Home Depot is requiring its corporate employees to do shifts at the company's stores
- Home Depot now requires corporate employees to spend one day each quarter working in a retail store.
- The move revives a long-standing practice that was suspended during the pandemic.
The next orange-aproned employee who helps you match a paint swatch at Home Depot might spend their typical work days programming hex code colors for the retailer's app.
Beginning in the fourth quarter of this year, Home Depot will require corporate employees to spend a day each quarter working in a retail store to better understand what customer-facing roles entail.
"It's critical that we all spend time in the aisles engaging directly with customers and understanding the unique opportunities and challenges that our frontline associates face every day," a Home Depot spokesperson told Business Insider. "We've had many similar programs in the past, and this newly launched effort is the latest such program."
The policy applies to corporate employees, including senior management and remote workers. According to a memo from CEO Ted Decker, employees must complete an eight-hour shift four times a year, Bloomberg reported.

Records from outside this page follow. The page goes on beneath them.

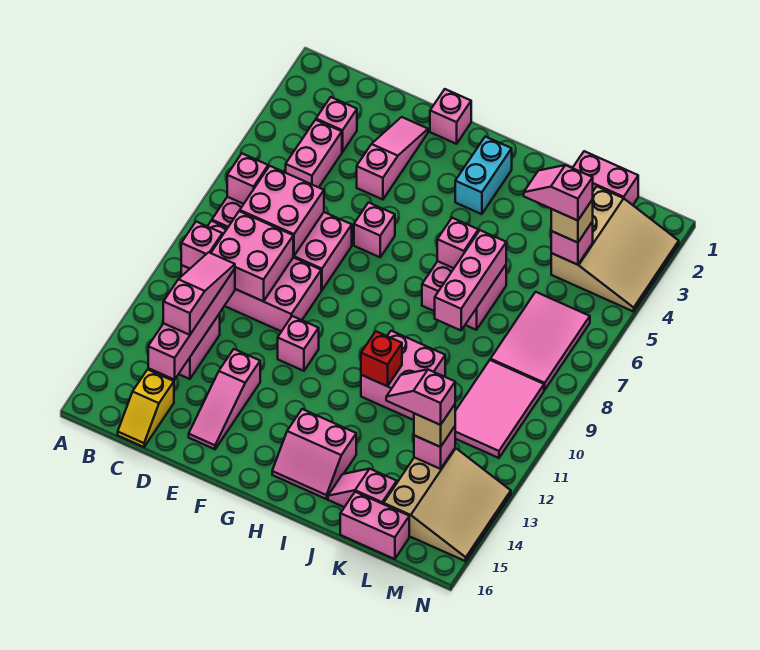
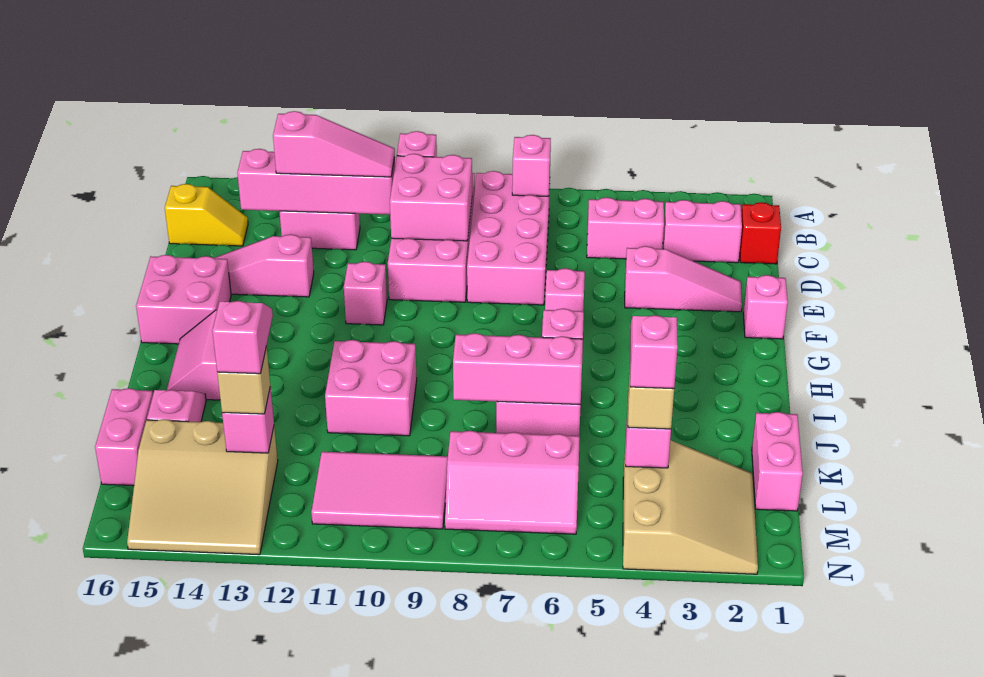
pink brick C3 level 1 -> pink brick C2:C3 level 1
pink brick C7:D8 level 2 -> pink brick F15:G16 level 1
yellow slope C15:C16 level 1 top 15 -> yellow slope C15:C16 level 1 top 16
cyan brick H2:H3 level 1 -> none
red brick I11 level 2 -> red brick C1 level 1
tan slope L2:N4 level 1 top L -> tan slope L2:N4 level 1 top 4
pink tile L6:M8 level 1 -> pink slope L6:M8 level 1 top L

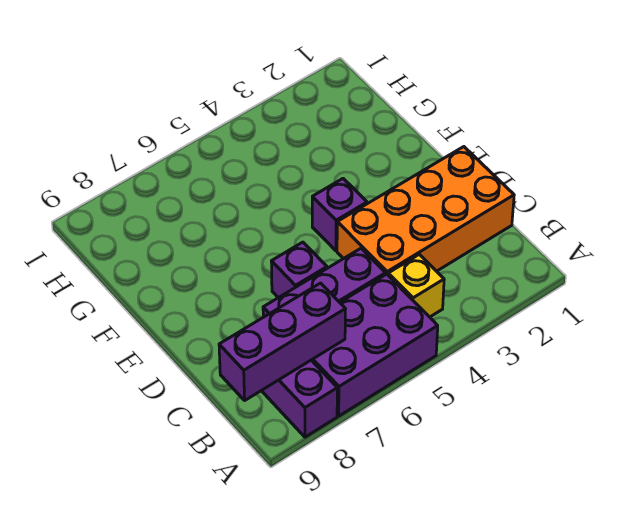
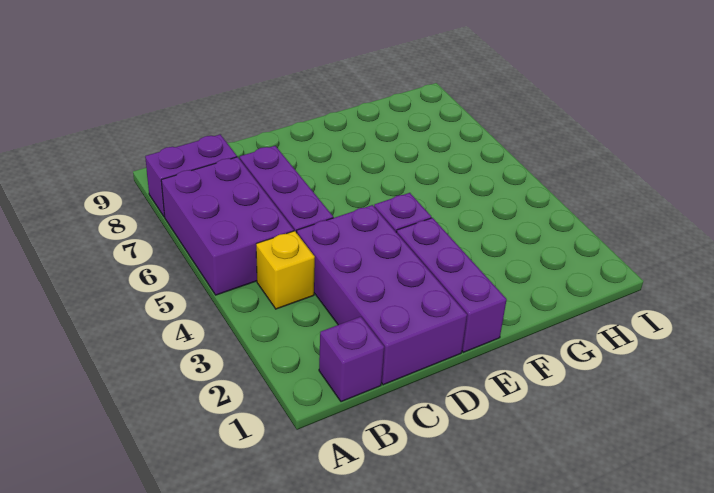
purple brick B7:B9 level 2 -> purple brick E1:E3 level 1
orange brick C1:D4 level 1 -> purple brick C1:D4 level 1
purple brick D6 level 1 -> purple brick B1 level 1

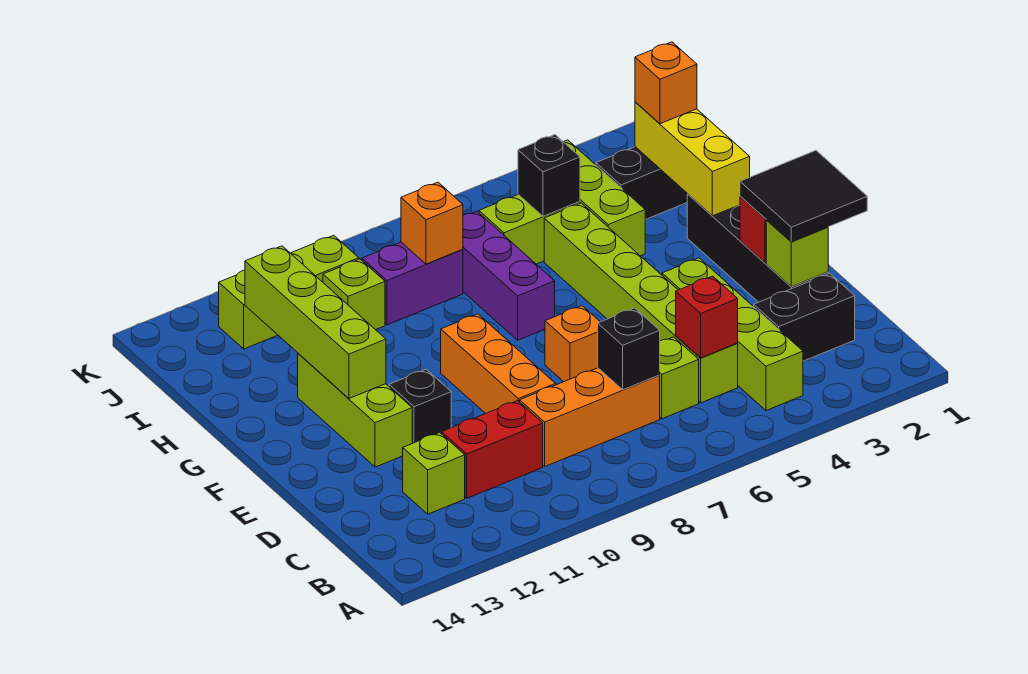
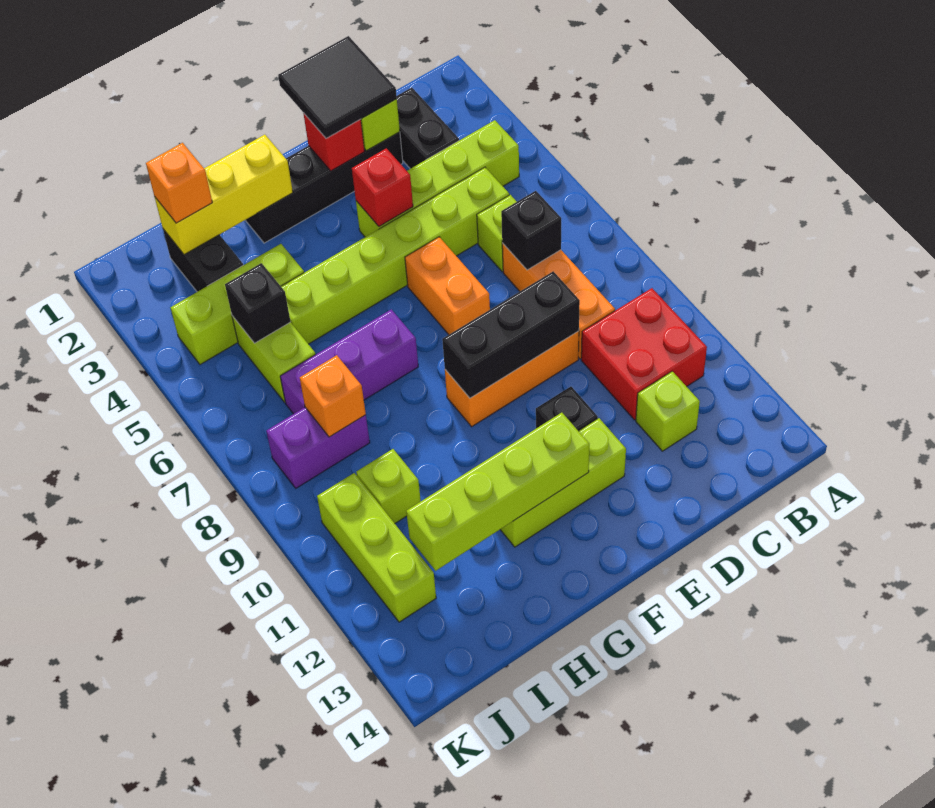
red brick C5 level 2 -> red brick E4 level 2
red brick C10:C11 level 1 -> red brick B10:C11 level 1
none -> black brick D9:F9 level 2
orange brick E7 level 1 -> orange brick E6:E7 level 1
purple brick I8:I9 level 1 -> purple brick I8:J8 level 1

The spokesperson said the move revives a long-standing practice suspended during the pandemic as safety concerns and operational challenges took priority.
Software developers on social media reacted favorably to the move, saying it would give programmers a better understanding of how actual users — rather than imaginary — interact with the apps and software they build.
"More firms ought to give their developers systematic exposure to the business end of things," programmer Eric S. Raymond posted on X in response to the news.
Home Depot isn't the only company using the undercover boss strategy.
Uber CEO Dara Khosrowshahi made headlines last year when he revealed his takeaways from driving for the service the year before.
"It showed me, literally, that we as a company culturally were very much focused on the rider and the eater product because we used them ourselves — we took a lot of pride in it all the time," he told a conference hosted by General Electric. "But we didn't take pride in the driver product because very few of us drove."